Here we are again. For the second time in three months, the U.S. government has warned that the world’s most popular browser is known to be under attack. Federal employees have just 21-days to update their browsers or stop using them completely. Given Chrome’s two-billion-plus desktop users, that’s a big deal and should really apply to all users. There’s also a new, nasty sting in the tail that’s just come out.

According to the U.S. cybersecurity agency, CVE-2024-7971 “contains a type confusion vulnerability that allows a remote attacker to exploit heap corruption via a crafted HTML page.” This means an attacker can force a logical memory error to destabilize a system, opening the door to an attack. As ever, don’t think of these vulnerabilities in isolation, think of them being used in combination with others.

While Chrome will grab the headlines given that it dominates the desktop market with 2-billion-plus users, CISA also advises that the Chromium vulnerability “could affect multiple web browsers, including “Google Chrome, Microsoft Edge, and Opera.” If you’re using any Chromium browser, the warning applies to you.

CISA has taken more time adding this known exploit to its KEV catalog than expected. It’s almost a week since Google warned that “exploits for CVE-2024-7971 exist in the wild,” updating the stable desktop channel to 128.0.6613.84/.85 for Windows and Macs. I had expected this to be added sooner.

If you needed another reason to update right now, look no further than the nasty surprise suddenly added to last week’s advisory. Google updated the notice on August 26 “to reflect the in the wild exploitation of CVE-2024-7965 which was reported after this release.” This second exploited vulnerability is listed as an “inappropriate implementation in V8,” meaning the potential for an attack to achieve out of bounds (unexpected) memory access, again with a maliciously crafted webpage.

At the time of writing, CISA has only added the first vulnerability to its catalog—but it’s fairly certain the second will follow soon. It is now mandatory for all federal employees to “apply mitigations per vendor instructions or discontinue use of the product if mitigations are unavailable.” which means update or stop using. And the cutoff date is the usual 21-days from. release, which is September 16.

This has been a busy month for such warnings, with multiple Windows zero-days and an Android zero-day all coming within a small number of weeks. And while CISA’s formal mandate only applies to federal government employees, many other organizations do—and all should—follow the same guidance. As CISA itself says, the purpose of the catalog and these deadlines is “to help every organization better manage vulnerabilities and keep pace with threat activity.”

All such Chrome zero-days successfully exploit various types of memory vulnerabilities, but the good news is that Google is working on a broader set of defenses to stop this happening quite so frequently.
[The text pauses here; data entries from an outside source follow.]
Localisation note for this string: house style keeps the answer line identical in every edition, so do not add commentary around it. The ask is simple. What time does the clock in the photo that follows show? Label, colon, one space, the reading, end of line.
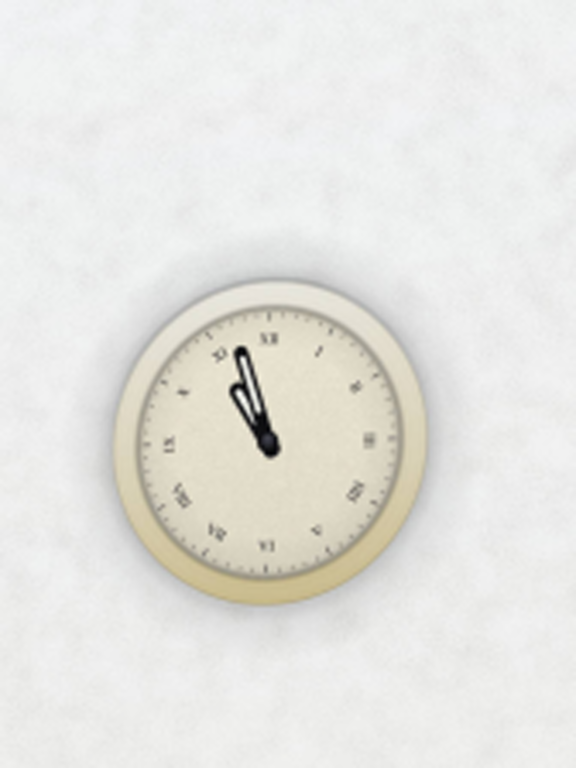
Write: 10:57
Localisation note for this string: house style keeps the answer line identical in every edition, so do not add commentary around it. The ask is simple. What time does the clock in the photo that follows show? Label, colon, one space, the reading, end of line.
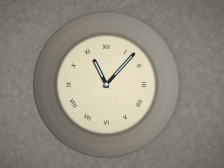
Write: 11:07
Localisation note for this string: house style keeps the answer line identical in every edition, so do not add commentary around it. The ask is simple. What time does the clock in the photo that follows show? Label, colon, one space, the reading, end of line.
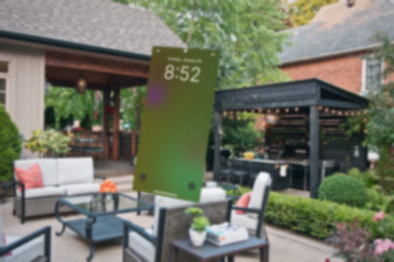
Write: 8:52
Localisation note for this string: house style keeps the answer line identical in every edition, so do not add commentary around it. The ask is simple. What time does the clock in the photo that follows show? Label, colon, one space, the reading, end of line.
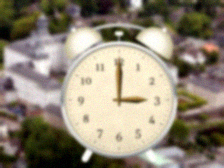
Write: 3:00
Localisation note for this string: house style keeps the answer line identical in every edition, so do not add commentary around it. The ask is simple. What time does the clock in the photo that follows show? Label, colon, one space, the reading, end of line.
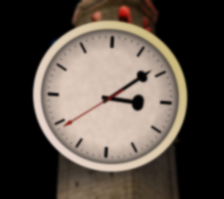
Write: 3:08:39
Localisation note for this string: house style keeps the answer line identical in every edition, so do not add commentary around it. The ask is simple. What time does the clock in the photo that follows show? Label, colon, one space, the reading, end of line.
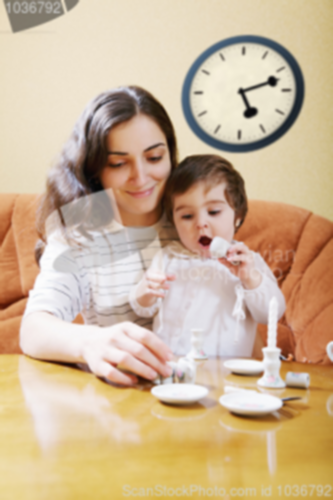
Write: 5:12
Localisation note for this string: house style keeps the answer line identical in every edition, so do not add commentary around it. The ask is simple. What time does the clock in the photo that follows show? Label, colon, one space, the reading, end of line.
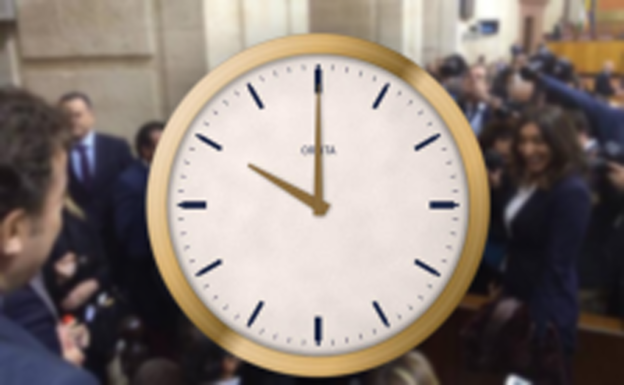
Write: 10:00
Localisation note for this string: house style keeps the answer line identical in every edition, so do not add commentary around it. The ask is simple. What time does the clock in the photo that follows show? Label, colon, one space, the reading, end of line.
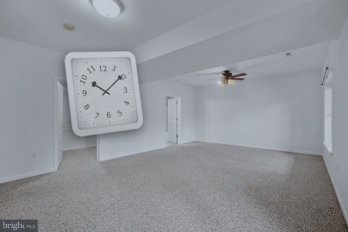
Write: 10:09
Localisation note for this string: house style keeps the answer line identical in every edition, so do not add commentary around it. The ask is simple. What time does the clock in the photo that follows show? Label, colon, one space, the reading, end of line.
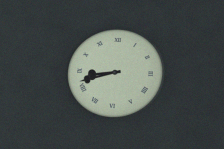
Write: 8:42
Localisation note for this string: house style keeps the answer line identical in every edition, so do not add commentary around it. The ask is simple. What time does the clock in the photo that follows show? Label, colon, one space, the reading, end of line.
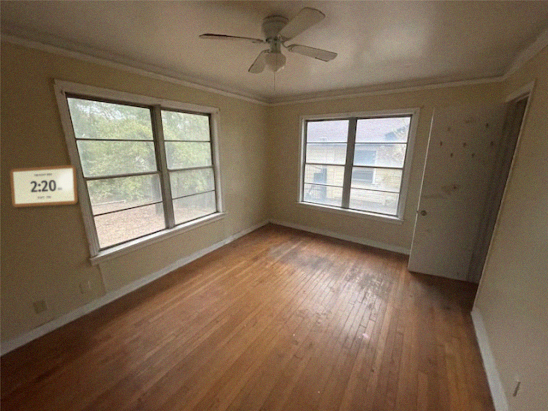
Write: 2:20
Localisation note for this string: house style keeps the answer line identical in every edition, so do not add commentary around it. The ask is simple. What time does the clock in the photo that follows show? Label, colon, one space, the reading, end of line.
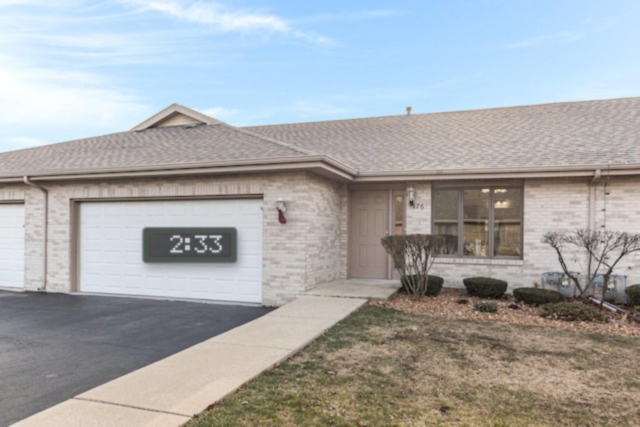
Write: 2:33
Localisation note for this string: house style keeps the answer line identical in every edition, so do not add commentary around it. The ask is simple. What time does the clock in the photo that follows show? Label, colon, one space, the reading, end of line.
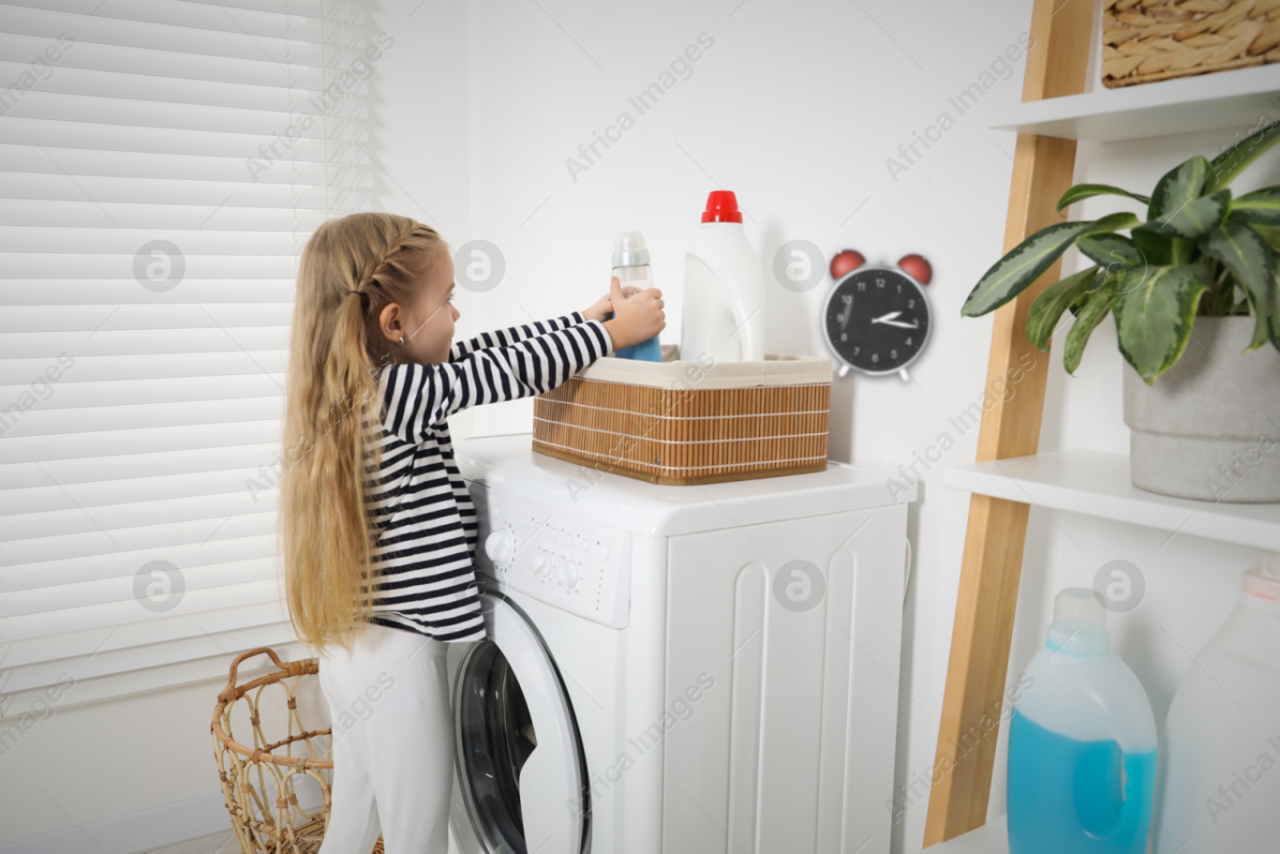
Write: 2:16
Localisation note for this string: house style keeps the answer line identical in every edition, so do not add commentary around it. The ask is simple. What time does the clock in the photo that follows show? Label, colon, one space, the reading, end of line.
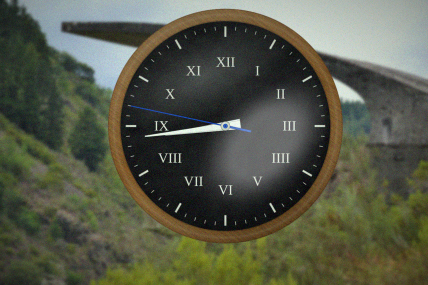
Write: 8:43:47
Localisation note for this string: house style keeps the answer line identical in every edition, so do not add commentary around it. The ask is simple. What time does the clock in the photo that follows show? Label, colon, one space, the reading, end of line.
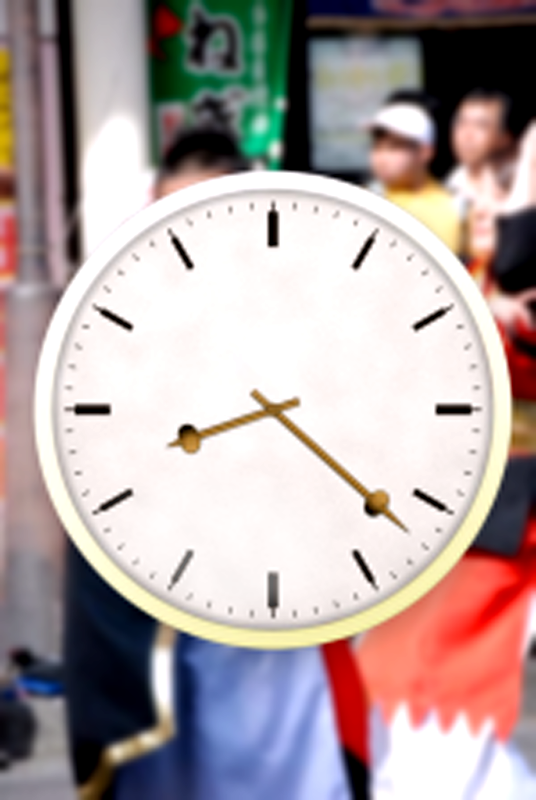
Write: 8:22
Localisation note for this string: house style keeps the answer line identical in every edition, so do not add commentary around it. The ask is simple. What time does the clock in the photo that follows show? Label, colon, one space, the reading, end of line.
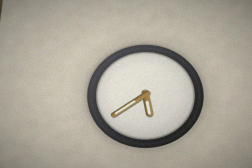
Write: 5:39
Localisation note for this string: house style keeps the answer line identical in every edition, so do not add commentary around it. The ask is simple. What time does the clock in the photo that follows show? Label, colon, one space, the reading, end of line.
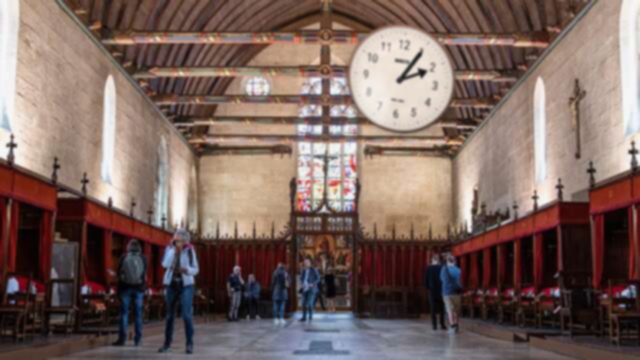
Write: 2:05
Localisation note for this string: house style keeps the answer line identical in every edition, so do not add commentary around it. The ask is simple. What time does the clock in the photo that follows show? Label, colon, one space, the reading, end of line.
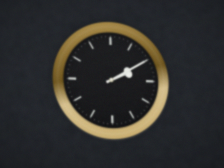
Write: 2:10
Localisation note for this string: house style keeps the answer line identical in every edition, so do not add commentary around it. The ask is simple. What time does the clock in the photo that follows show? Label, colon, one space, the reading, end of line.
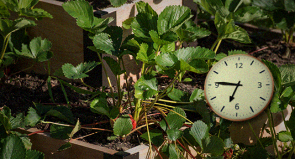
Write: 6:46
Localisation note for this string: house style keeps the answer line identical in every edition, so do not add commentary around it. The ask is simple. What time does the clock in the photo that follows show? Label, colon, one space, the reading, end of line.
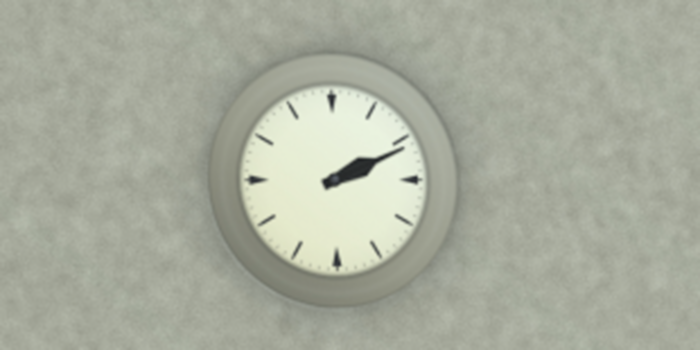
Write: 2:11
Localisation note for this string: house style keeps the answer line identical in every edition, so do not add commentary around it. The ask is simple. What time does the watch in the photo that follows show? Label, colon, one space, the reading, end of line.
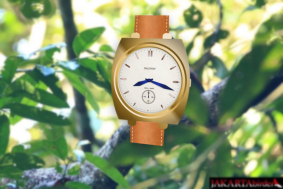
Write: 8:18
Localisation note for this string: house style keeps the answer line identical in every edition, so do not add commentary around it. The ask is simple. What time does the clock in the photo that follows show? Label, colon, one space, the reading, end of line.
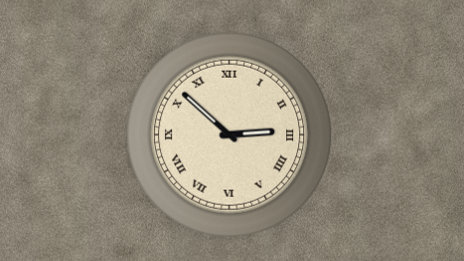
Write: 2:52
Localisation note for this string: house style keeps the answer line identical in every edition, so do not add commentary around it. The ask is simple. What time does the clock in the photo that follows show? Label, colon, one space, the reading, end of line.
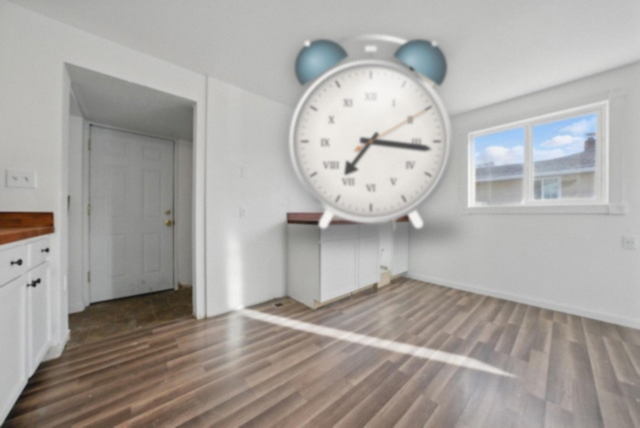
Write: 7:16:10
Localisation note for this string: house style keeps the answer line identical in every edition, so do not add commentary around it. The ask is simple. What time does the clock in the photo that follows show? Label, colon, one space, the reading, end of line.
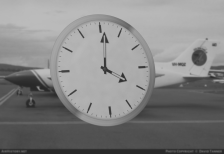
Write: 4:01
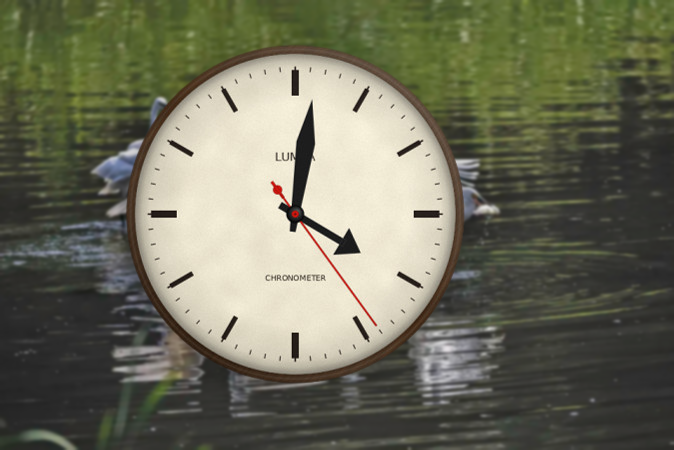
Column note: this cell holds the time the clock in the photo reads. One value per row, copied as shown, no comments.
4:01:24
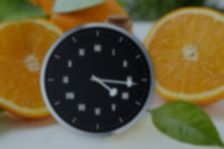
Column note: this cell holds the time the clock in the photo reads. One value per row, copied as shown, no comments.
4:16
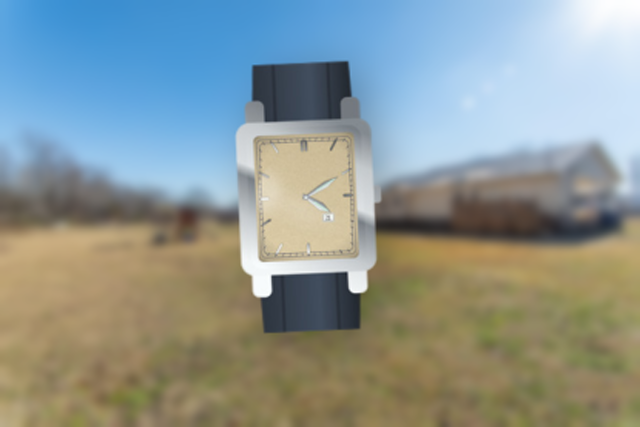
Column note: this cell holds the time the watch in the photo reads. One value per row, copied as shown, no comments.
4:10
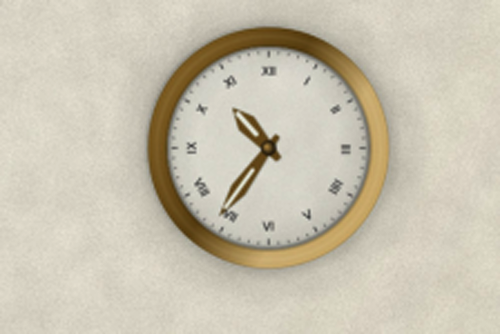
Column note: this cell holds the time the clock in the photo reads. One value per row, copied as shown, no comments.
10:36
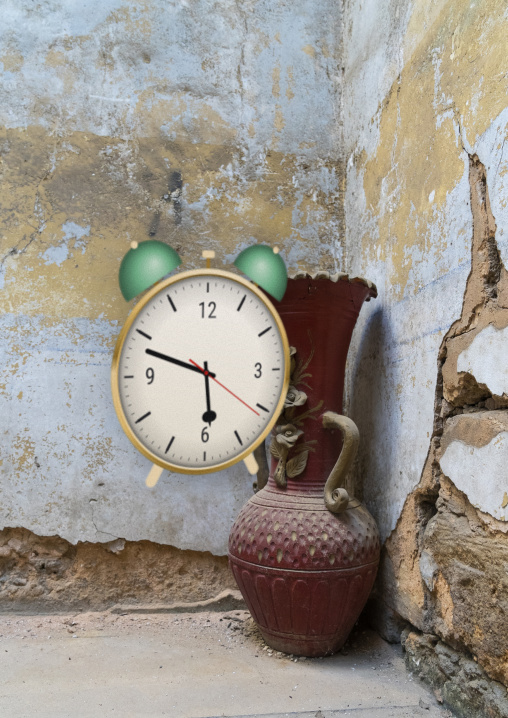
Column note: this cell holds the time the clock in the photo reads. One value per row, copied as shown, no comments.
5:48:21
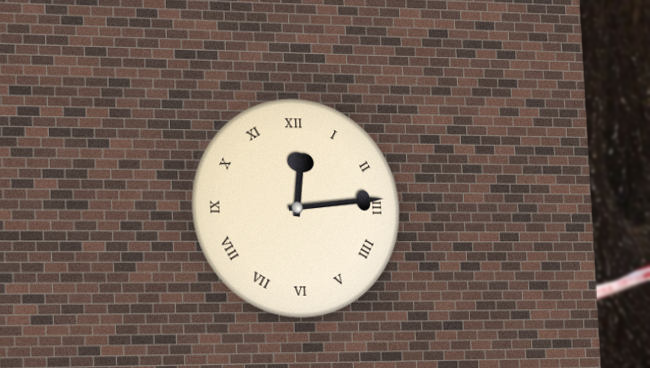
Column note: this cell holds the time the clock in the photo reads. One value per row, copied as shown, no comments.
12:14
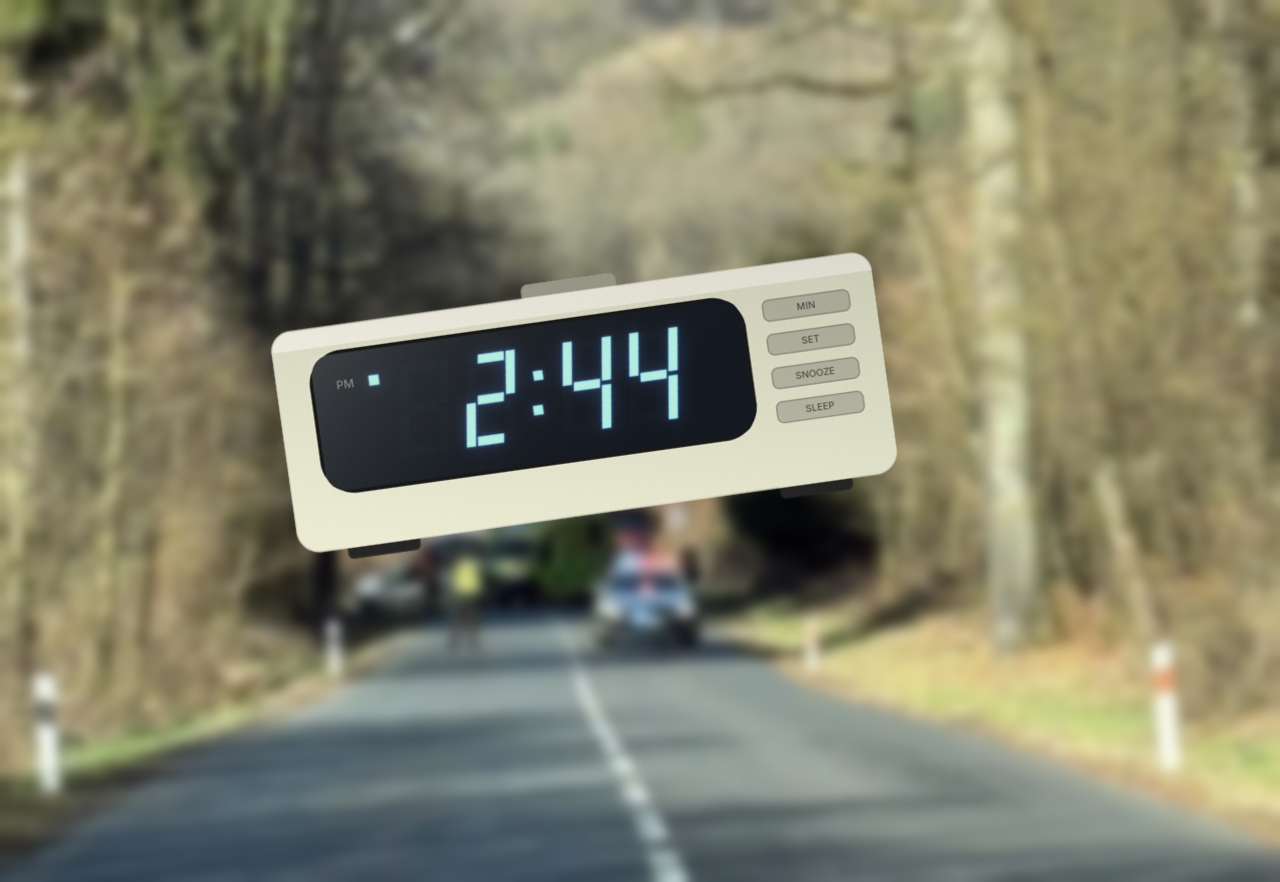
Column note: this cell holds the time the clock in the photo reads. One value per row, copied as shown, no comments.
2:44
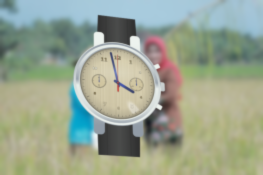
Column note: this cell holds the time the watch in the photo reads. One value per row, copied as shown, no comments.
3:58
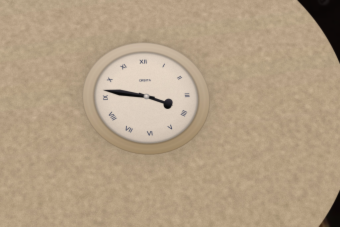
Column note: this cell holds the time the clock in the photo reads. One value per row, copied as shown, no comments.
3:47
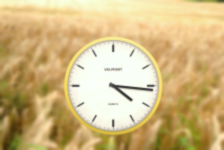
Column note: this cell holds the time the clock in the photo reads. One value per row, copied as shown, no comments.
4:16
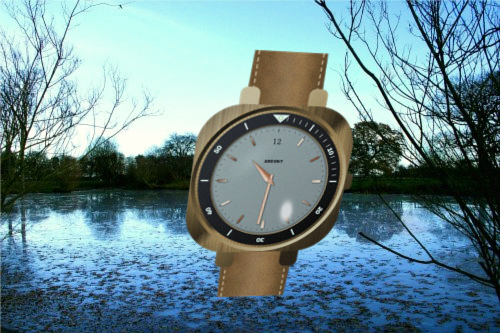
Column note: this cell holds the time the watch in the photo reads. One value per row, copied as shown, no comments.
10:31
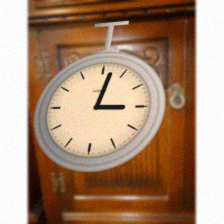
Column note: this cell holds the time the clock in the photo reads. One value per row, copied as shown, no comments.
3:02
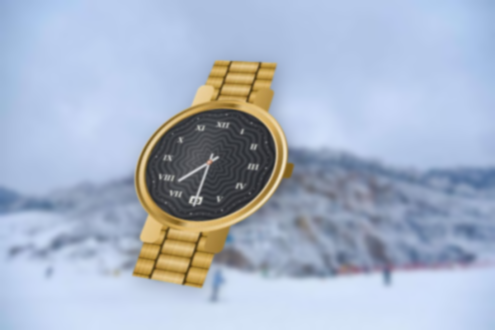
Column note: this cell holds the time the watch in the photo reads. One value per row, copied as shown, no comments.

Updating your browser to the latest stable release will patch both zero-days and multiple of other bugs, several of which are high-severity, even if they have not yet been exploited in the wild—as far as we know. The update should download automatically but restart your browser once that’s done to ensure it installs.

With two zero-days in this latest update—and the potential for more to come, you should follow CISA’s timeline whether you’re a work or home user. We’re don’t yet know the extent of the ongoing attacks, but such exploits have a habit of getting out more widely, especially in the time between updates being released and applied.